Evers was born July 2, 1925, in Decatur, Mississippi. He fought with the Army in the Battle of Normandy during World War II and was honorably discharged as a sergeant. After the war Evers went to college, married classmate Myrlie Beasley, had three children and became a salesman for the Magnolia Mutual Life Insurance Company.
He became involved in the civil rights struggle and helped organize a boycott of filling stations which denied blacks use of the stations’ restrooms. Evers applied to University of Mississippi Law School in 1954 but was rejected by the then-segregated school. In 1954 Evers’ was named the NAACP’s first field secretary for Mississippi. He set up new local chapters of the NAACP, assisted James Meredith’s efforts to enroll in “Ole Miss”, and helped organize the Biloxi Wade-Ins, protests against segregation on the Mississippi Gulf Coast beaches.

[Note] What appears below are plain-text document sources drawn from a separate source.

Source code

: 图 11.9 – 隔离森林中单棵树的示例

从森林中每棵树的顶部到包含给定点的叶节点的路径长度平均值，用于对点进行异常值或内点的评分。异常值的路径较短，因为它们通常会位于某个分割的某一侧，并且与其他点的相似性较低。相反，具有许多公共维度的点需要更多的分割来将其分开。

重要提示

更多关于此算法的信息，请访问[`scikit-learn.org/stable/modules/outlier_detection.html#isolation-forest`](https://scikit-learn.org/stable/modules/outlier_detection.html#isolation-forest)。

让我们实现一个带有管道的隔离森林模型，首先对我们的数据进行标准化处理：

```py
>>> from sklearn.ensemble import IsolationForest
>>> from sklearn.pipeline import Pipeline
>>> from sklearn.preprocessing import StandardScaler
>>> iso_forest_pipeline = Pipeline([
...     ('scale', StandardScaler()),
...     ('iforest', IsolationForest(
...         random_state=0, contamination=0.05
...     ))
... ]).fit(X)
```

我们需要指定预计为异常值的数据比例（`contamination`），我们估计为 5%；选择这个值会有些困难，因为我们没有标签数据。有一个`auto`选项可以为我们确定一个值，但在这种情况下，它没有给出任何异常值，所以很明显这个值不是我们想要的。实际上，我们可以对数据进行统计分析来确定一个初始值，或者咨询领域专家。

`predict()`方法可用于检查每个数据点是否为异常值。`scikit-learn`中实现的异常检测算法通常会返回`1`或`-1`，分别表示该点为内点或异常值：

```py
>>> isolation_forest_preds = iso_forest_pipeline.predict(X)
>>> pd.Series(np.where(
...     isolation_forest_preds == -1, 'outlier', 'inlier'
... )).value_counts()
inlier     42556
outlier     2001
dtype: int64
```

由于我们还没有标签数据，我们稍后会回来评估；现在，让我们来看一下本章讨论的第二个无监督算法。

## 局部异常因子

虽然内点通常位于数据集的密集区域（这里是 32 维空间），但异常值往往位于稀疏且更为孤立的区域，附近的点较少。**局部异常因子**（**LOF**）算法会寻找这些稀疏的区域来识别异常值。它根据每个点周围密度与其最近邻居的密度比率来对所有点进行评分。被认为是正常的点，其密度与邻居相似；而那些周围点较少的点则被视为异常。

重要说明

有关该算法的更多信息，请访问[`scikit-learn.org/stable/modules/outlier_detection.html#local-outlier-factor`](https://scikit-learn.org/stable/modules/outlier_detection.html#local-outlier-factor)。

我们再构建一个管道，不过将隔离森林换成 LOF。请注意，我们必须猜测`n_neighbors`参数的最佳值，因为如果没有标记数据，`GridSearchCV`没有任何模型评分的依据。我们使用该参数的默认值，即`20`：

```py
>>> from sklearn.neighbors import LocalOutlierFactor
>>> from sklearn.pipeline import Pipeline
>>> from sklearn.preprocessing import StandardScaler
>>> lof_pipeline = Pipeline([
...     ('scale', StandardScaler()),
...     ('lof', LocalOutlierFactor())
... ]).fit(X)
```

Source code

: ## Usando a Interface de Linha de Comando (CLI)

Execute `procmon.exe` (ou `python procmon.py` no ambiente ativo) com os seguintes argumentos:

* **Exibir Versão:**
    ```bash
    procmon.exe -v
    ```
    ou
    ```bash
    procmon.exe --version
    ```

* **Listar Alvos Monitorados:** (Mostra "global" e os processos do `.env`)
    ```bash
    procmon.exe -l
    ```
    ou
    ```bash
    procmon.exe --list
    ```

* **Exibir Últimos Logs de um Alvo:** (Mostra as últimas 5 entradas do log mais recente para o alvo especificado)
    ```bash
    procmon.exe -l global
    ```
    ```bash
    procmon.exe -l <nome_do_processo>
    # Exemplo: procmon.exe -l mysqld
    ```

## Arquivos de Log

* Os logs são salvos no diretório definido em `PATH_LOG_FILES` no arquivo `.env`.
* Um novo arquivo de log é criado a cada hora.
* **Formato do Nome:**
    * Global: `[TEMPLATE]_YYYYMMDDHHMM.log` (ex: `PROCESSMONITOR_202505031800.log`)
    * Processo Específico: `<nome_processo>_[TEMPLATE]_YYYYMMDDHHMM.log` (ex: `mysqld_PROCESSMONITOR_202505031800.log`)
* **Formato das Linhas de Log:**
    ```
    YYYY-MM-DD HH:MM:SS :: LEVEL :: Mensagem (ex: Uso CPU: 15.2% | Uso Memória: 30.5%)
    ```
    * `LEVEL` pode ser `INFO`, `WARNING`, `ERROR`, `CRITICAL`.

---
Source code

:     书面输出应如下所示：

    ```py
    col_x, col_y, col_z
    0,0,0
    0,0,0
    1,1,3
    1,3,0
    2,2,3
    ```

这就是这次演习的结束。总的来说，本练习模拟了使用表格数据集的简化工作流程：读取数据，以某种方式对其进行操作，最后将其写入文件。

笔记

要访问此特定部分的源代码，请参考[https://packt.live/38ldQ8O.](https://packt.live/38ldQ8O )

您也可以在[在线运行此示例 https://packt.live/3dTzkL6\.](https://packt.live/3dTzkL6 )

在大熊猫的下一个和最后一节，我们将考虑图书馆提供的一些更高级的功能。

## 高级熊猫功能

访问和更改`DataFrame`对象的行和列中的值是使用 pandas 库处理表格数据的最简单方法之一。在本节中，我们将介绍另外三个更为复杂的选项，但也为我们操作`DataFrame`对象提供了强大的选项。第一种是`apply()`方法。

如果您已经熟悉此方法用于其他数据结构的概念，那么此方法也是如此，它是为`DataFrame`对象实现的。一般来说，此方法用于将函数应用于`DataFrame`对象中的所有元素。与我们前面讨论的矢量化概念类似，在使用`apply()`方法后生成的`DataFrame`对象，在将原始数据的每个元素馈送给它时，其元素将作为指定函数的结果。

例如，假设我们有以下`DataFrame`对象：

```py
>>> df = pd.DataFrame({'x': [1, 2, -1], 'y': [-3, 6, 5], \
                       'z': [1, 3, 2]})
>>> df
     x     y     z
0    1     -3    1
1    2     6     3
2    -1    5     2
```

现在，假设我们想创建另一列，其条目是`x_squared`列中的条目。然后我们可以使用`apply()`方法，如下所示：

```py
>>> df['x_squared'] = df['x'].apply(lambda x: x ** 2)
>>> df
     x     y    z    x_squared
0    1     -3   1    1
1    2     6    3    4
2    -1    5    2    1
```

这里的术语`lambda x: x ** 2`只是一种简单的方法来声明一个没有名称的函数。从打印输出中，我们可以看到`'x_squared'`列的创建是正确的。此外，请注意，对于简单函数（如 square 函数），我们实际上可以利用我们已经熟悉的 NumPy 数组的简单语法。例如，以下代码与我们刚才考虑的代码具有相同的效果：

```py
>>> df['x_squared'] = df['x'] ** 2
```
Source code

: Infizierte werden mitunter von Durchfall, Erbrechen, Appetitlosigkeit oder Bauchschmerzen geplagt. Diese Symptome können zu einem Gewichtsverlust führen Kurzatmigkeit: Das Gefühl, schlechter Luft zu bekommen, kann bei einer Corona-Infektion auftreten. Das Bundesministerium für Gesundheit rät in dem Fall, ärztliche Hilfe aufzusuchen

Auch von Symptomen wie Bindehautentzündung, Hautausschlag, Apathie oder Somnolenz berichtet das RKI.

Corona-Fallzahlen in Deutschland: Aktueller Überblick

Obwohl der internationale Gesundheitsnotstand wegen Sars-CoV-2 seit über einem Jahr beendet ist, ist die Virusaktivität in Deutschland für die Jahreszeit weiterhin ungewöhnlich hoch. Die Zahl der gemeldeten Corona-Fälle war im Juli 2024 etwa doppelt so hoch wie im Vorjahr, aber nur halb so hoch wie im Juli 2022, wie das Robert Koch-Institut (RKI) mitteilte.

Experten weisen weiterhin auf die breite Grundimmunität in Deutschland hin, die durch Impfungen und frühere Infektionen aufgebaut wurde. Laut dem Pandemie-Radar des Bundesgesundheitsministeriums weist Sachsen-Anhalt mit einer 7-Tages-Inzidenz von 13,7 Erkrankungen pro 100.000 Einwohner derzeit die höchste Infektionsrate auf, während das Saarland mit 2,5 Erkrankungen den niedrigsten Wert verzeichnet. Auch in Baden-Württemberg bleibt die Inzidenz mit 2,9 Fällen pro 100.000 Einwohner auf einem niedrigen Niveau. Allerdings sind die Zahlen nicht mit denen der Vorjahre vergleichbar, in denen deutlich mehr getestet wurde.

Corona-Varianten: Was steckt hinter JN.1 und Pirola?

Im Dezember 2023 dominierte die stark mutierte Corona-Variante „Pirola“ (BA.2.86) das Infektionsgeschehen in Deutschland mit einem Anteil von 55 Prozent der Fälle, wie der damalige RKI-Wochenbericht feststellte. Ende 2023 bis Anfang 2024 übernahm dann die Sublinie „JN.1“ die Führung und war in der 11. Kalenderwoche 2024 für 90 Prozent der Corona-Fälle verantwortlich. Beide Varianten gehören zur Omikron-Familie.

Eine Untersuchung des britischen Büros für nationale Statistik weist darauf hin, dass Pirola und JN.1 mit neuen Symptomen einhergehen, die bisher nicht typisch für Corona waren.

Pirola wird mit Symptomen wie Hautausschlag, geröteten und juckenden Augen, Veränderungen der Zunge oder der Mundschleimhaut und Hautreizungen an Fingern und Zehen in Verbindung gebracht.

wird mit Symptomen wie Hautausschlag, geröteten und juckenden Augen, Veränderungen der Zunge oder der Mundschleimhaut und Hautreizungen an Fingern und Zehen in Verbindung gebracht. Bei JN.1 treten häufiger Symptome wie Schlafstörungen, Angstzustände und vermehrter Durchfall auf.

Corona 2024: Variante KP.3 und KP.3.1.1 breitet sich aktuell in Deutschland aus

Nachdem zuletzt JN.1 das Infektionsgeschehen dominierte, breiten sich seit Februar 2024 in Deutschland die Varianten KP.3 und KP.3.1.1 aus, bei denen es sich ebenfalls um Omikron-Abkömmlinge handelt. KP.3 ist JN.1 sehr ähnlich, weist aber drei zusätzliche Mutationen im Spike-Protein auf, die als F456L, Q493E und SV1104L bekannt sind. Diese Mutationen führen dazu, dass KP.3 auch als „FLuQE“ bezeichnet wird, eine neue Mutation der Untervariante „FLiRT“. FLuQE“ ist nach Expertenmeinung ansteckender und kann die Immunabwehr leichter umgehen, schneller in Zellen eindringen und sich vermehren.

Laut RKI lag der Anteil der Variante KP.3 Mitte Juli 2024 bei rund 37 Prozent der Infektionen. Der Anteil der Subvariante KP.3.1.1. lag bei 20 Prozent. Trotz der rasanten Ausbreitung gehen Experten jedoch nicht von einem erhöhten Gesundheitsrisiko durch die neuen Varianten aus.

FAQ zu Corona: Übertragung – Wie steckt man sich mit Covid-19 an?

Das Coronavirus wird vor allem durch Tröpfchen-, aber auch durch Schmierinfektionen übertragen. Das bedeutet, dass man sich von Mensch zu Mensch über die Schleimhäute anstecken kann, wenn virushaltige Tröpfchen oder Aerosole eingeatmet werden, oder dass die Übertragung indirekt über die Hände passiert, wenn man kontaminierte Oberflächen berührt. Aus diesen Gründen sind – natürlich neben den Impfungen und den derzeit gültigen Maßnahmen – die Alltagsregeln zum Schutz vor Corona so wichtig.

Evers’ civil rights work soon made him a target of white supremacists. His public investigations into the murder of Emmett Till and his vocal support of Clyde Kennard had made him a prominent figure. On May 28, 1963, a Molotov cocktail was thrown into the carport of his home. On June 7, he was nearly run down by a car after he emerged from the Jackson NAACP office.
Evers was buried on June 19 in Arlington National Cemetery, where he received full military honors before a crowd of more than 3,000.
On June 21, 1963, Byron De La Beckwith, a member of the White Citizens’ Council, was arrested for Evers’ murder. District Attorney and future governor Bill Waller prosecuted De La Beckwith, but in two trials that year juries composed solely of white men deadlocked on De La Beckwith’s guilt.
30 years after the two trials had failed to reach a verdict, De La Beckwith was again brought to trial based on new evidence. On February 5, 1994 Byron De La Beckwith was finally convicted of the murder of Medgar Evers. He died in prison, at age 80, in January 2001.